SUMBAWAPOST.com | Mataram-Suasana di kawasan perkantoran Pemprov NTB pagi tadi mendadak berbeda. Sejumlah perwakilan tenaga honorer yang tergabung dalam Aliansi Honorer 518 Pemerintah Provinsi Nusa Tenggara Barat (NTB) menggelar aksi simbolik dengan memasang spanduk berisi tuntutan tepat di depan Kantor DPRD Provinsi NTB dan Kantor Gubernur NTB. Minggu (9/11/2025).
Aksi bertajuk ‘Honorer 518 Pemprov NTB Menggugat’ ini menjadi simbol kekecewaan dan keprihatinan para honorer terhadap kebijakan pemerintah yang dinilai belum memberikan kepastian atas nasib mereka menjelang rencana penghapusan status tenaga honorer pada tahun 2026.
Di antara spanduk yang terbentang, tampak tulisan-tulisan bernada tegas. ‘Tolak PHK 2026, Pastikan Nasib Kami Honorer 518 Tetap Mengabdi’ dan ‘Gubernur dan DPRD NTB Harus Hadir Membela Abdinya.’
Koordinator Honorer 518, Irfan, menegaskan bahwa aksi ini merupakan bentuk perlawanan moral terhadap kebijakan yang dinilai mengabaikan pengabdian ribuan tenaga honorer yang selama ini menjadi tulang punggung pelayanan publik di lingkungan Pemprov NTB.
“Kami tidak menolak aturan, tapi kami menolak ketidakpastian. Pemerintah harus hadir memberikan solusi, bukan justru membiarkan kami terancam dirumahkan di tahun 2026,” ujar Irfan di sela kegiatan.
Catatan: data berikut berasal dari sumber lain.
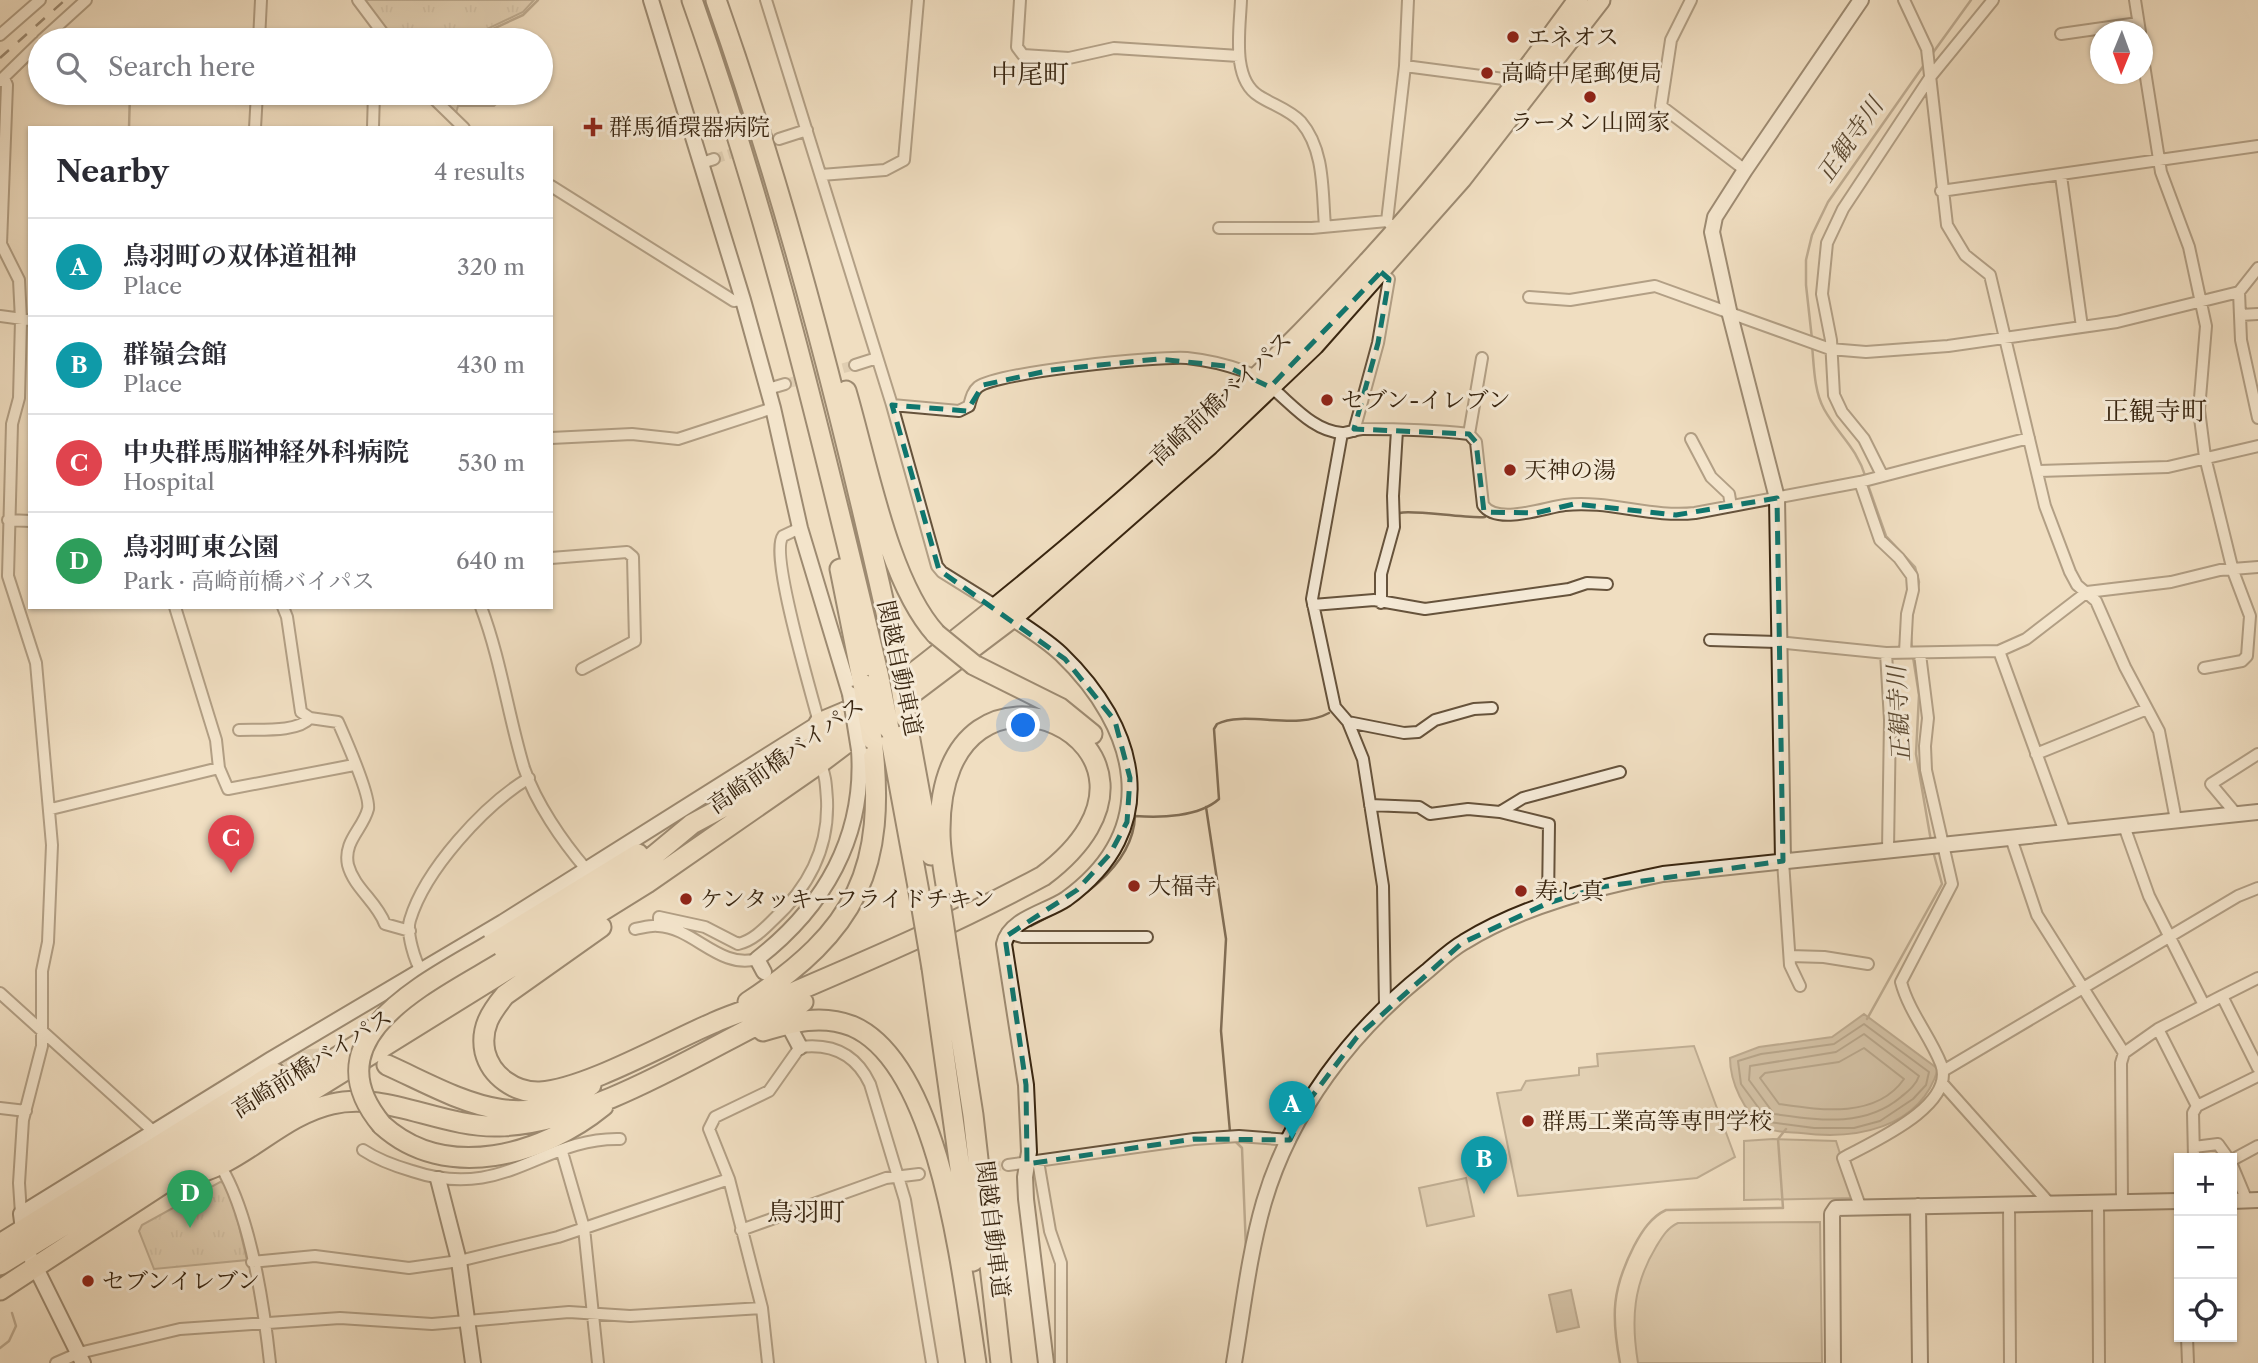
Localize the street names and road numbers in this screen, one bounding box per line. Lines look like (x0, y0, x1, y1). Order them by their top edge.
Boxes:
street label: 高崎前橋バイパス (1144, 325, 1298, 471)
street label: 関越自動車道 (872, 598, 928, 738)
street label: 高崎前橋バイパス (703, 691, 869, 819)
street label: 高崎前橋バイパス (227, 1002, 397, 1124)
street label: 関越自動車道 (971, 1159, 1015, 1299)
Menurutnya, para honorer 518 berharap dukungan nyata dari DPRD Provinsi NTB untuk memperjuangkan keberlanjutan status mereka dalam formasi kepegawaian yang lebih jelas dan manusiawi, baik melalui mekanisme PPPK Paruh Waktu maupun kebijakan alternatif daerah yang melindungi keberadaan mereka.
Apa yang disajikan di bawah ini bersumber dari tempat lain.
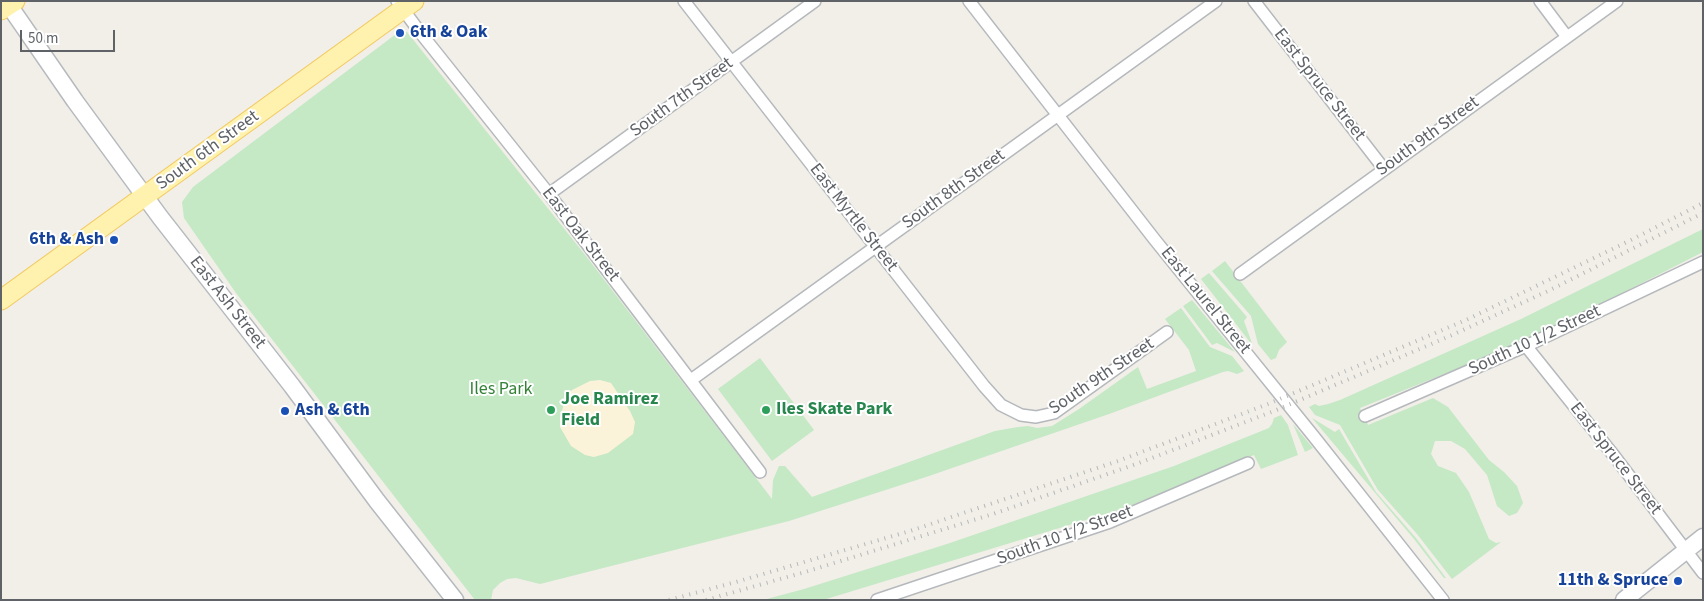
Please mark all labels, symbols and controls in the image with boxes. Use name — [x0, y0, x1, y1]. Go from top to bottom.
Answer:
scale bar — [22, 20, 118, 52]
place label: 6th & Oak — [410, 22, 488, 44]
street label: East Spruce Street — [1268, 25, 1370, 145]
marker: 6th & Oak — [394, 27, 406, 39]
text: 50 m — [28, 28, 58, 49]
street label: South 7th Street — [626, 53, 738, 143]
street label: South 9th Street — [1372, 92, 1484, 182]
street label: South 6th Street — [152, 106, 264, 196]
street label: South 8th Street — [898, 145, 1010, 235]
street label: East Myrtle Street — [804, 160, 902, 276]
street label: East Oak Street — [536, 183, 624, 287]
place label: 6th & Ash — [29, 229, 104, 251]
marker: 6th & Ash — [108, 234, 120, 246]
street label: East Laurel Street — [1155, 243, 1255, 359]
street label: East Ash Street — [184, 252, 270, 354]
street label: South 10 1/2 Street — [1466, 301, 1604, 381]
street label: South 9th Street — [1045, 334, 1159, 420]
park label: Iles Park — [469, 379, 533, 401]
place label: Joe Ramirez Field — [561, 389, 658, 432]
place label: Iles Skate Park — [776, 399, 892, 421]
street label: East Spruce Street — [1564, 399, 1666, 519]
place label: Ash & 6th — [295, 400, 370, 422]
marker: Joe Ramirez Field — [545, 404, 557, 416]
marker: Iles Skate Park — [760, 404, 772, 416]
marker: Ash & 6th — [279, 405, 291, 417]
street label: South 10 1/2 Street — [994, 501, 1136, 571]
place label: 11th & Spruce — [1558, 570, 1668, 592]
marker: 11th & Spruce — [1672, 575, 1684, 587]

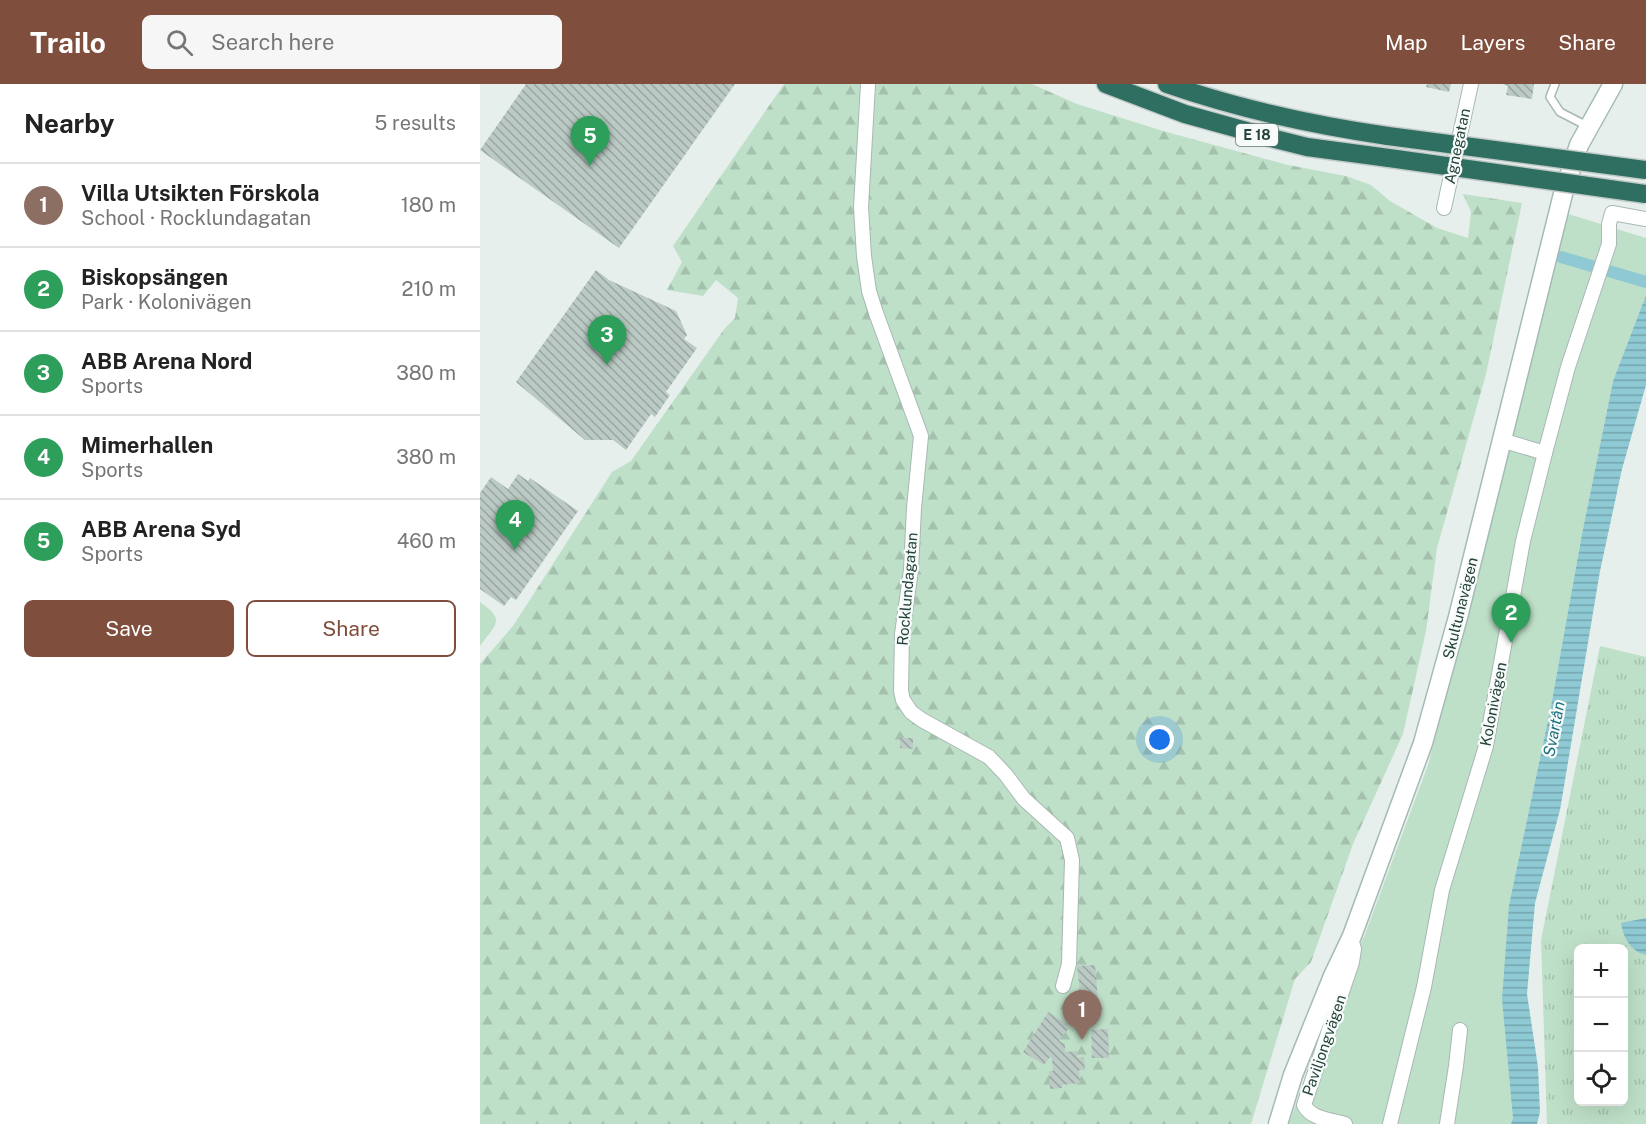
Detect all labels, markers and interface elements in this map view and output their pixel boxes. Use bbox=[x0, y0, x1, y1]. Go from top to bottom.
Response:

“Kami percaya DPRD memiliki fungsi pengawasan dan keberpihakan terhadap rakyat. Kami hanya menuntut kepastian agar pengabdian kami diakui secara sah dan tidak diputus sepihak,” tambah Irfan.
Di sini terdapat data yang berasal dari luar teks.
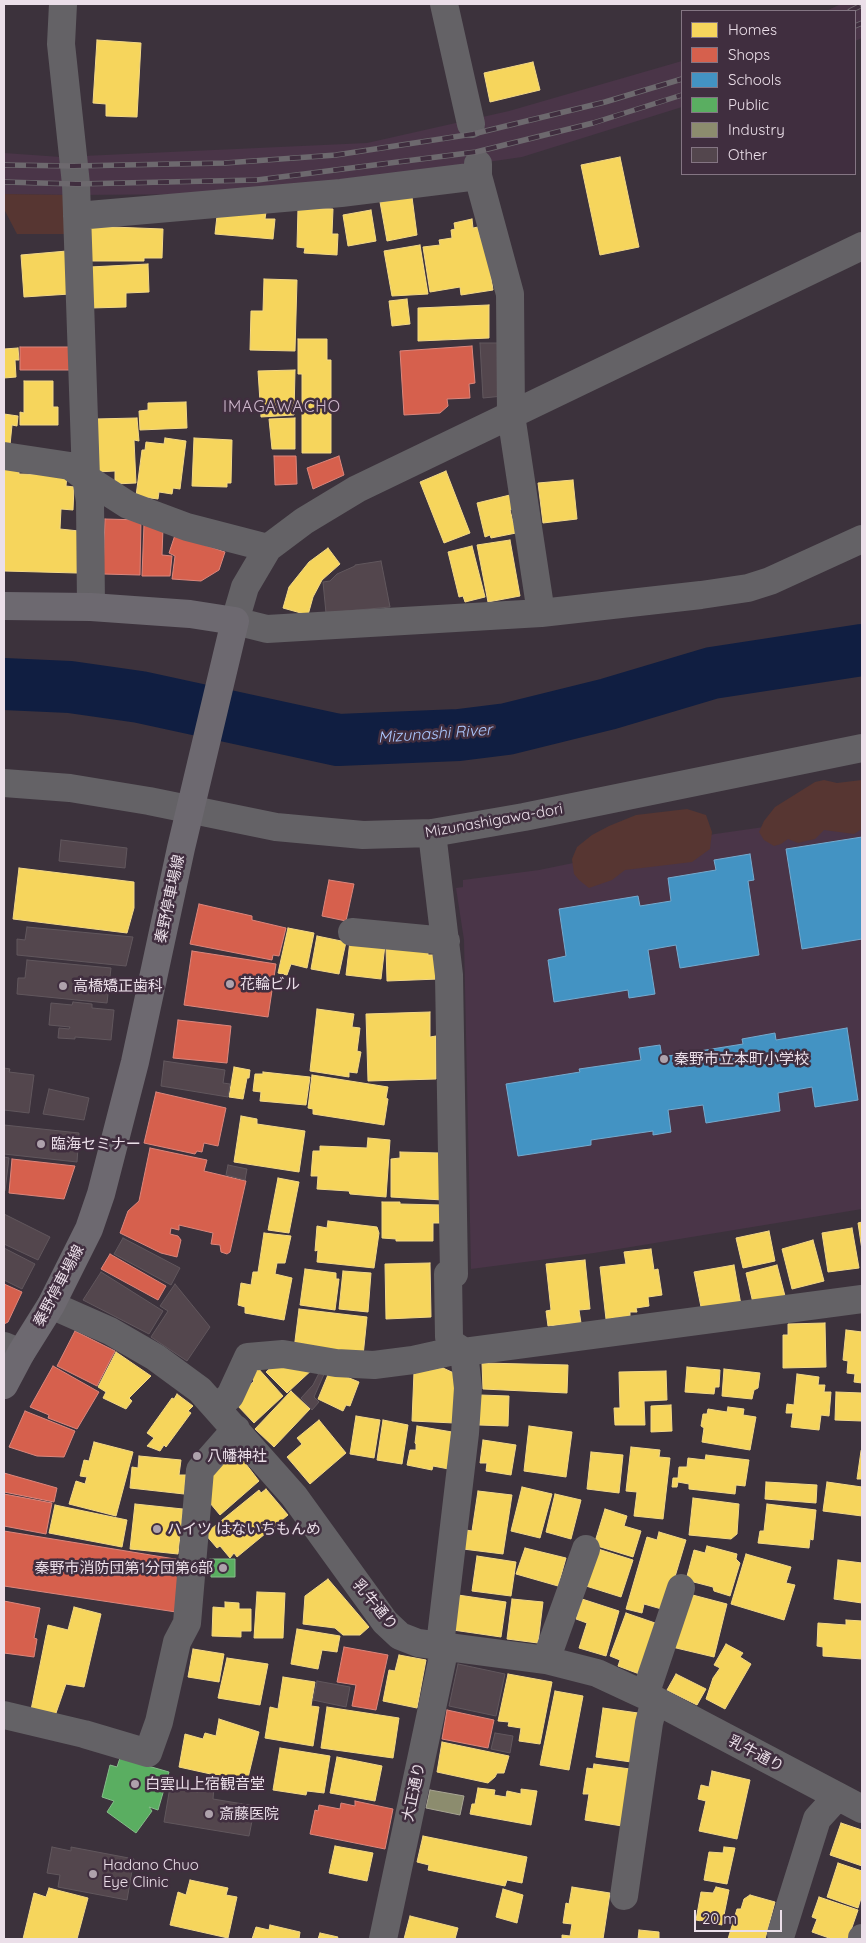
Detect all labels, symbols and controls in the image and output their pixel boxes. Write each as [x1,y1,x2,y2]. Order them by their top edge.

Aksi simbolik yang berlangsung damai ini menyita perhatian masyarakat dan pegawai yang melintas. Spanduk-spanduk berwarna mencolok yang dipasang di pagar kantor pemerintahan seakan menjadi papan pengaduan terbuka bagi ribuan honorer yang tengah menunggu kejelasan masa depan mereka.
Pesan yang disampaikan yakni perjuangan Honorer 518 Pemprov NTB belum selesai, mereka akan terus bersuara hingga pemerintah memberikan keputusan yang adil, berpihak, dan menjamin keberlanjutan pengabdian mereka bagi daerah.